Mercredi, Gaetano Ferrera a eu à peine quelques minutes pour sauver quelques souvenirs précieux chez lui, situé dans l'une des nombreuses maisons évacuées à Niscemi, une ville sicilienne menacée par un effondrement s'étendant au bord de la falaise. "Je vis ici depuis ma jeunesse, tous mes souvenirs sont attachés à cette maison. Être réduit à néant est déchirant", a-t-il déclaré, visiblement ému, en fermant la porte derrière lui avec ses deux filles adolescentes.
Les experts s'inquiètent de l'éventuelle expansion de la crevasse. Gaetano et sa famille, qui comprennent également ses parents âgés, demeurent dans l'incertitude quant à la possibilité de retourner un jour chez eux. La maison se trouve dans une zone qualifiée de "zone rouge" après l'éboulement d'une portion de quatre kilomètres du flanc de la colline, qui a contraint à l'évacuation de près de 1 500 individus.

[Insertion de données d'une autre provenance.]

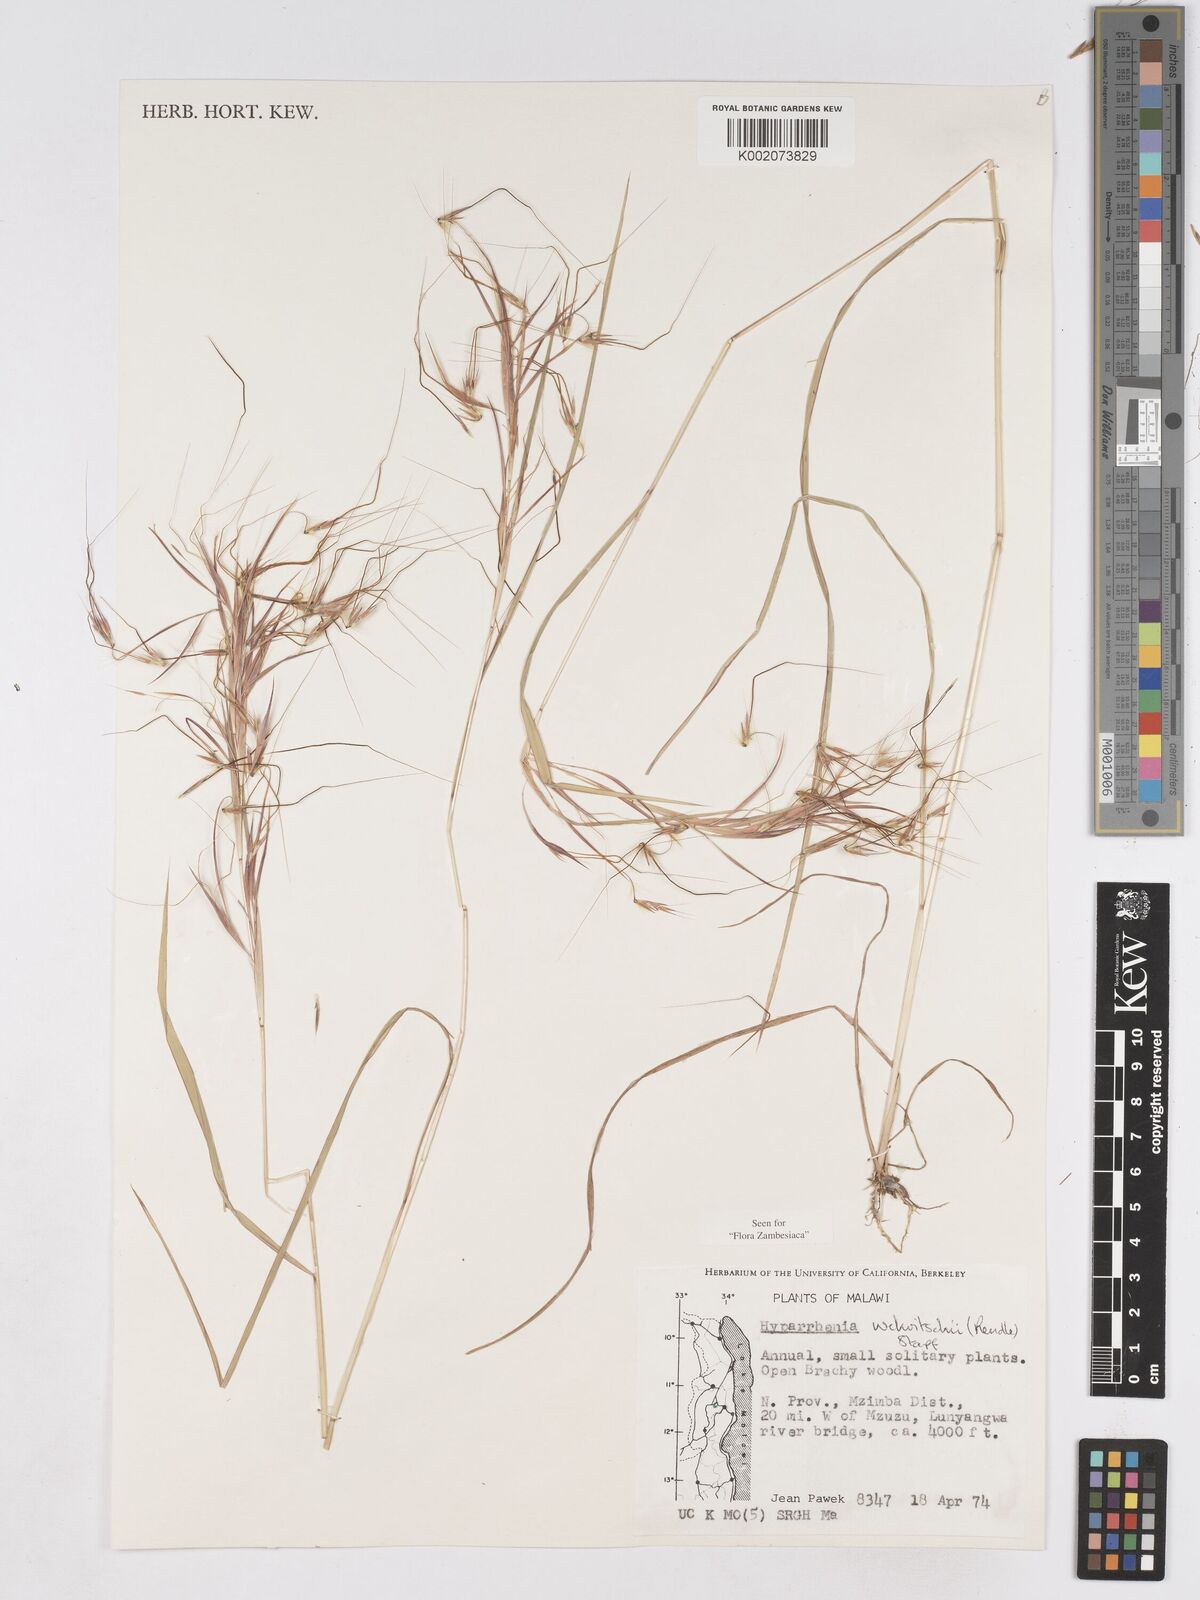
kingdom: Plantae
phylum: Tracheophyta
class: Liliopsida
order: Poales
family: Poaceae
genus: Hyparrhenia
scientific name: Hyparrhenia welwitschii
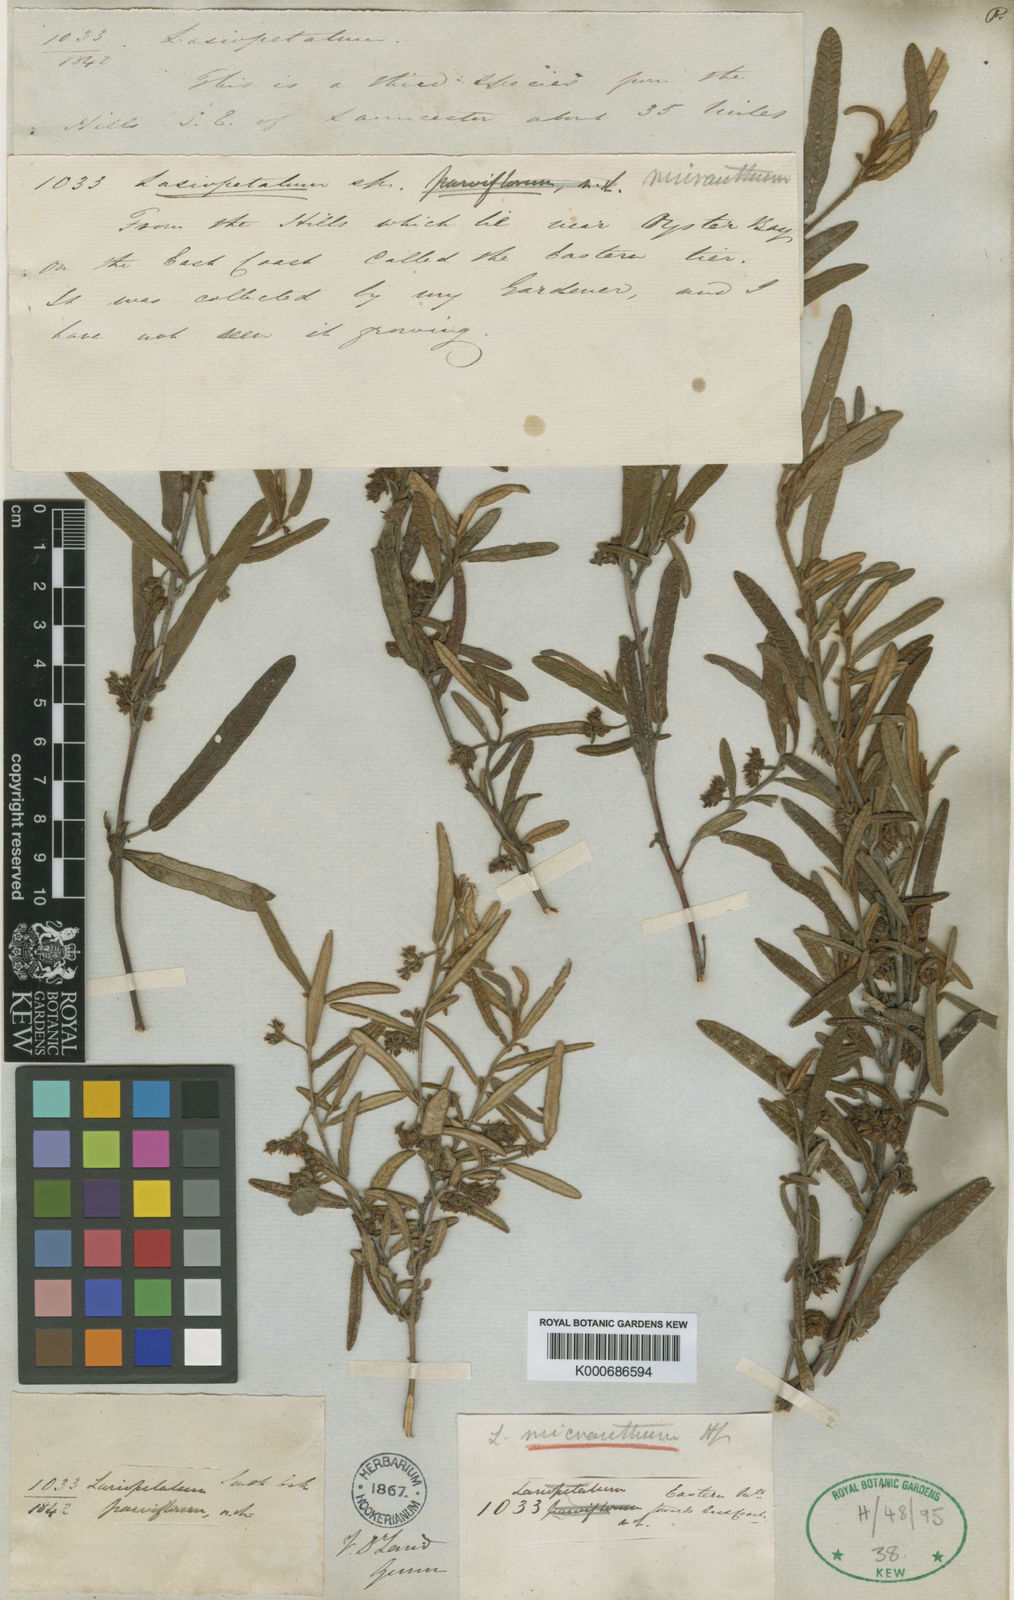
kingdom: Plantae
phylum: Tracheophyta
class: Magnoliopsida
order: Malvales
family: Malvaceae
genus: Lasiopetalum
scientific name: Lasiopetalum micranthum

Construite sur un terrain instable, la ville a été frappée par une tempête dévastatrice qui a touché le sud de l'Italie au cours de la semaine précédente. Bien qu'aucune blessure ni décès n'ait été rapporté, les experts préviennent que les pluies continues pourraient élargir le gouffre, provoquant d'autres effondrements de maisons.
La Première ministre italienne, Giorgia Meloni, s'est rendue sur place, survolant la zone sinistrée en hélicoptère. Elle a souligné l'incertitude quant à l'évolution du glissement de terrain. "Nous devons attendre que les pluies cessent et que le sol s'assèche", a communiqué Luigi D'Angelo, responsable des urgences à la Protection civile. Des prévisions de "fortes pluies" dans les jours à venir préoccupent les autorités.
Les débris de quelques maisons éventrées par le glissement sont visibles au pied de la falaise. "Il y a un risque qu'une vingtaine de mètres supplémentaires s'affaissent, affectant d'autres habitations", a-t-il ajouté. La Protection civile surveille la zone à l'aide de drones et d'images satellites afin d'évaluer la progression de l'éboulement.
Alors que les résidents observaient un ciel de plus en plus menaçant, la police patrouillait dans des rues rendues désertes, à l'exception de quelques chats errants, tandis que les équipes de secours restaient en alerte à la périphérie de la zone à risque. Niscemi, qui compte environ 25 000 habitants, se situe sur un sol d'argile sableuse dans le sud de la Sicile, et a déjà subi des glissements de terrain dans le passé. Les habitants plaident que cette catastrophe était malheureusement prévisible.
Des recherches sur l'instabilité des terrains remontent à près de 230 ans, selon un expert. L'Institut supérieur pour la protection et la recherche environnementales (ISPRA) révèle qu'au-delà d'un million d'Italiens résident dans des zones à "risque élevé ou très élevé" de glissements de terrain.
Ce glissement de terrain devrait servir d'avertissement, selon Giuseppe Amato, géologue et responsable des ressources hydriques en Sicile pour l'ONG Legambiente. Le changement climatique exacerbe les phénomènes météorologiques extrêmes. "Nous devons modifier nos comportements et choisir de ne pas construire de certaines manières et en certains lieux", a-t-il souligné. Fait alarmant, la Sicile a été victime de 48 événements météorologiques extrêmes rien qu'en 2025.
Rosario Cona, un journalier agricole, a rapporté des signes précurseurs sur le terrain avant la catastrophe. Dimanche, il n'a perçu aucun bruit : "La terre s'est dérobée, c'était tout". Avec une cuisine mobile fournissant des repas chauds aux évacués, Rosario estime que sa famille risque de ne jamais pouvoir retourner chez elle, située à quelques pas de la falaise. Pourtant, il est déterminé à reconstruire si nécessaire : "Je suis né ici et ici je mourrai".